Recently reported on in NPR, a new drug free treatment for migraine sufferers is on the horizon. This newly researched treatment (so new it hasn’t been published yet), involves green light. Researchers at the University of Arizona are testing daily exposure to green light and the effect it has on migraine headaches and other chronic pain.

You are probably wondering how doctors came up with such a strange idea to treat pain. Simple ideas have even simpler beginnings. Dr. Mohab Ibrahim, who directs the chronic pain clinic at Banner - University Medical Center Tucson, Arizona was having a conversation with his brother who suffers from chronic migraine headaches. The doctor’s brother told him that rather than take medication, he would sit in his garden and eventually the pain would subside.

Dr. Ibrahim got to thinking about the color green and how green light might be able to be used as a therapy tool. Ibrahim designed an animal study using rats that was published in Pain journal in 2017. The study found that the rat’s pain level decreased with daily exposure to green light.

The animal study research results were able to be reproduced time and time again, which gave the doctor enough confidence to know that his research was on to something.

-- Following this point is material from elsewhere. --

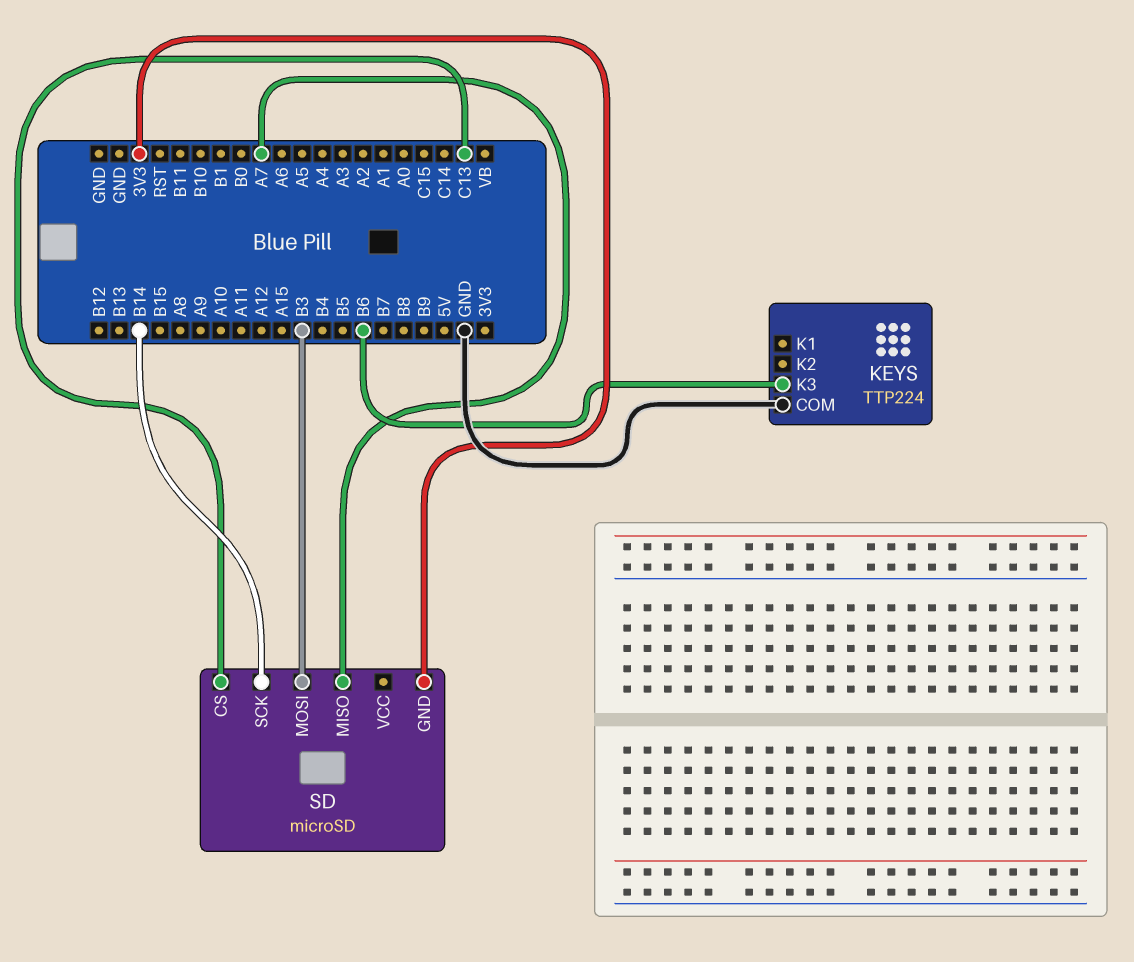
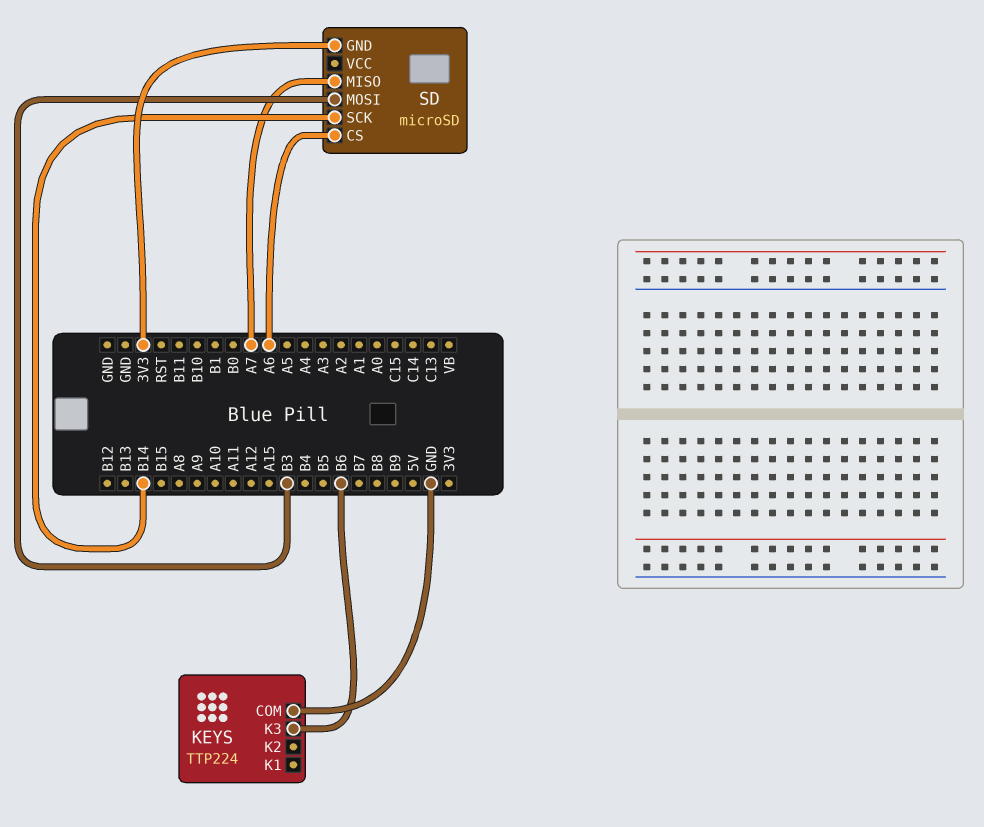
SD pin CS: C13 -> A6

The study, involving 25 people and LED green light at the University of Arizona, produced promising results. On average, people experienced a 60% decrease in the intensity of their migraines and a drop from 20 migraines a month to about six.

While research in this area is still very young, it does appear to show a connection to green light and pain reduction. The science seems to show that there is a link between the body’s visual system and nervous system which is having positive effects on headache reduction.

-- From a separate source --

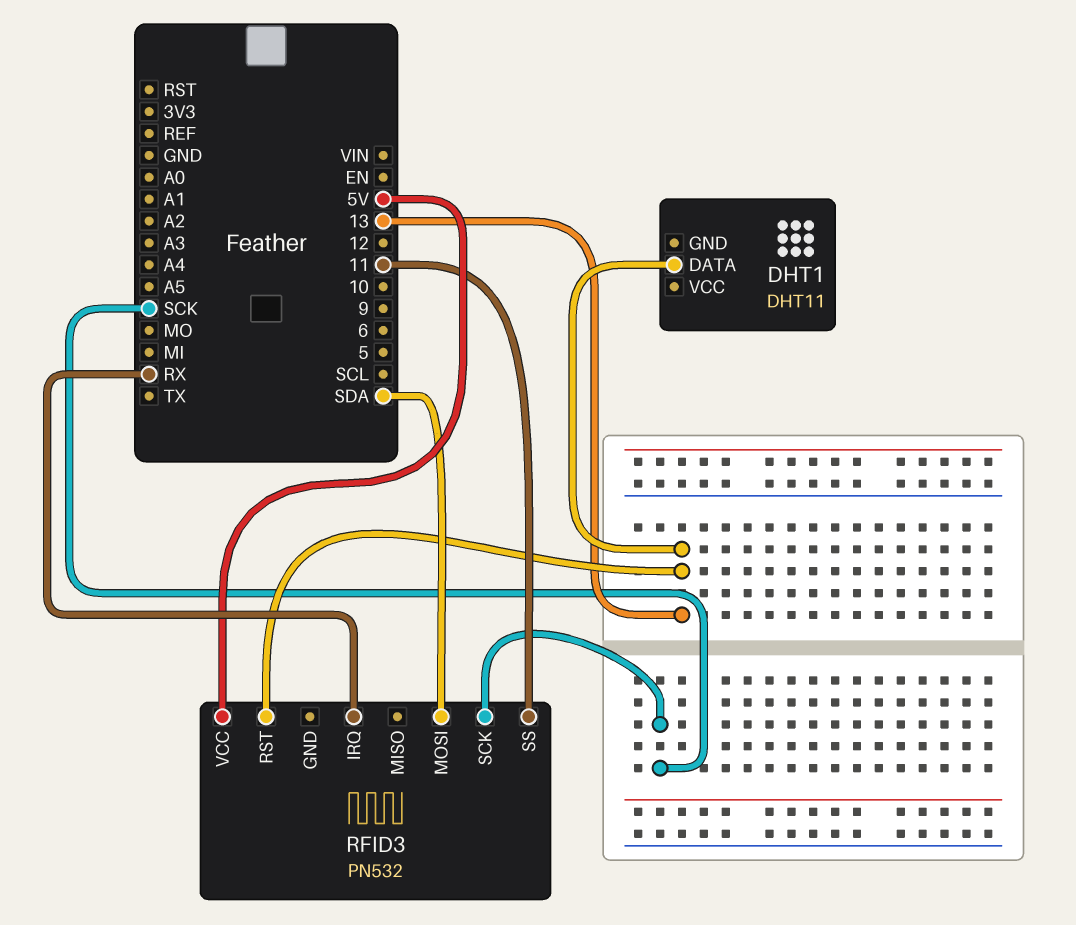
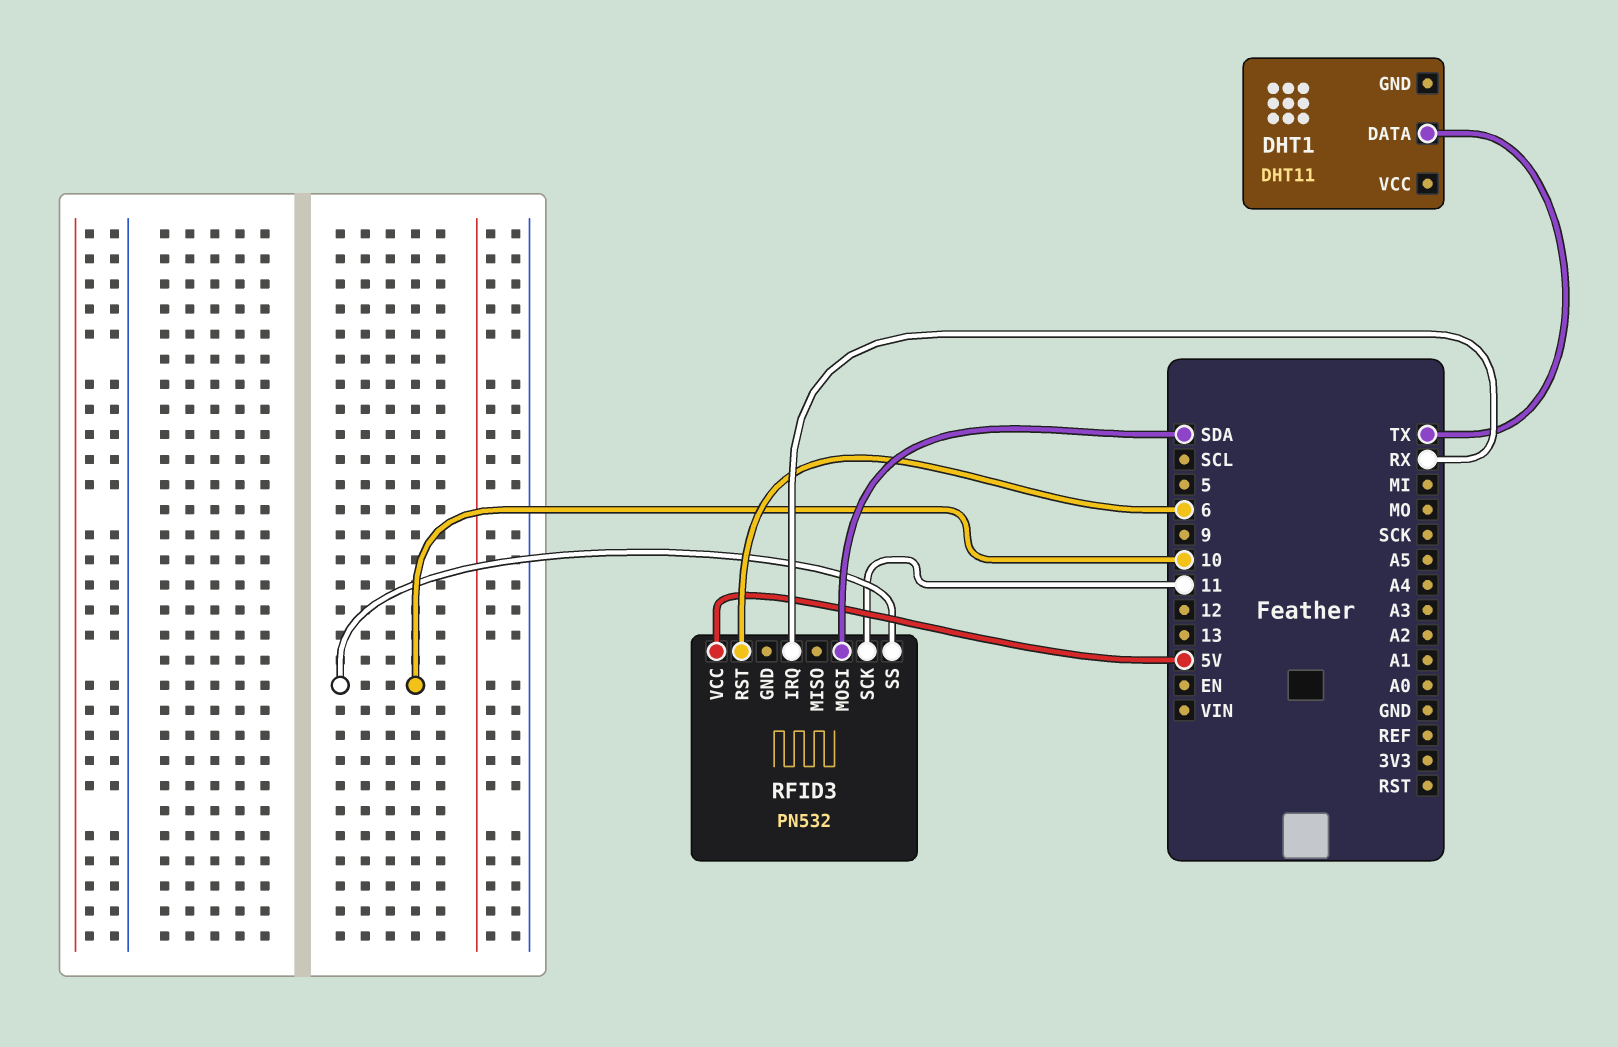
DHT1 pin DATA: 13 -> TX
RFID3 pin RST: 13 -> 6
RFID3 pin SCK: SCK -> 11
RFID3 pin SS: 11 -> 10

Further research in all of these areas is being conducted to establish solid evidence for green light to be used as a therapy for headache reduction.

Coincidently, a chiropractor who cares for chronic pain patients with the Department of Veterans Affairs in Grand Junction, Colorado, read Dr. Ibrahim’s study and on a whim went online and ordered green glasses and gave them to some of his patients.

He told his patients that the results in the green light study were positive, but experimental and that there was no way of knowing how the green glasses would work compared to LED green light. Since the negative health side effects of wearing green glasses are basically non-existent, the chiropractor told his patients with chronic pain to give it a shot.

He found that after a short period of time, his patients were coming back with positive reviews.

Padma Gulur, a professor of anesthesiology, who is leading a Duke University study on the same topic says, "It just goes to show the power of our nervous system in how it responds and adapts to different stimuli.” She says "minimal harm, ease of access and compliance" are all strong cases for seriously considering the feasibility of green light. "Even if we see 50% of patients benefit from this, then already it becomes something worth trying," she says.